DAVID D. KIRKPATRICK and DAVID E. SANGER
NY Times 
Feb 5, 2011
CAIRO — President Hosni Mubarak appeared increasingly isolated on Friday, as hundreds of thousands of protesters returned to Tahrir Square and the Obama administration and some members of the Egyptian military and civilian elite pursued plans to nudge him from power.
The country’s newly named vice president, Omar Suleiman, and other top military leaders were discussing steps to limit Mr. Mubarak’s decision-making authority and possibly remove him from the presidential palace in Cairo — though not to strip him of his presidency immediately, Egyptian and American officials said. A transitional government headed by Mr. Suleiman would then negotiate with opposition figures to amend Egypt’s Constitution and begin a process of democratic changes.

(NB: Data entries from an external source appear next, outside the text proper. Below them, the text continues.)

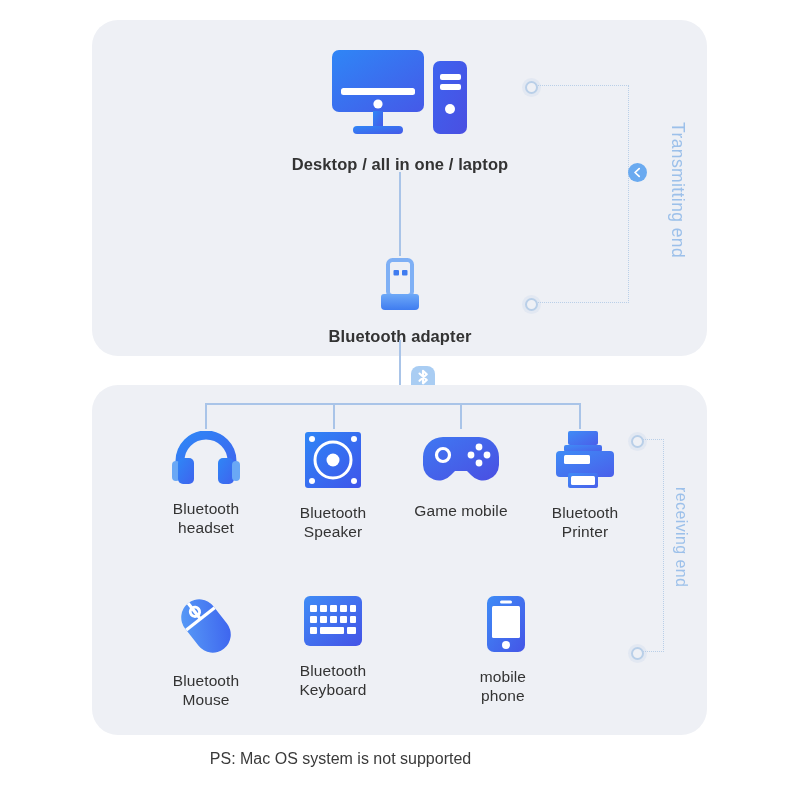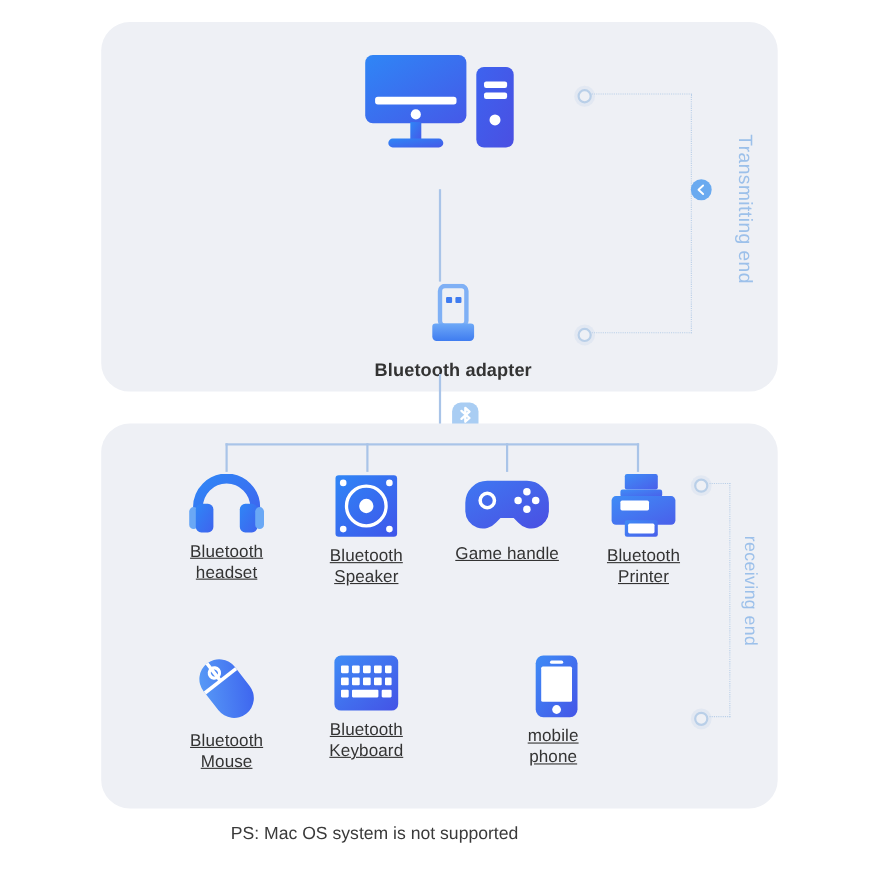--- a/index.html
+++ b/index.html
@@ -201,6 +201,7 @@
         <circle cx="120" cy="61" r="5" fill="#ffffff"></circle>
       </svg>
     </span>
+    <span class="caption">Desktop / all in one / laptop</span>
   </div>
 
   <div id="link-computer-adapter"></div>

Administration officials said that among the ideas that had been discussed were suggesting to Mr. Mubarak that he move to his home at Sharm el Sheik, the seaside resort, or that he embark on one of his annual medical leaves to Germany for an extended checkup. Such steps would provide him with a graceful exit and effectively remove him as the central political player, going partway toward addressing a central demand of protesters on the streets of Cairo.
Meanwhile, Mr. Suleiman and top military officers are being encouraged to have detailed discussions with opposition groups, conversations that would ultimately include how to open up the political system, establish term limits for the president and enshrine some key democratic principles ahead of elections scheduled for September.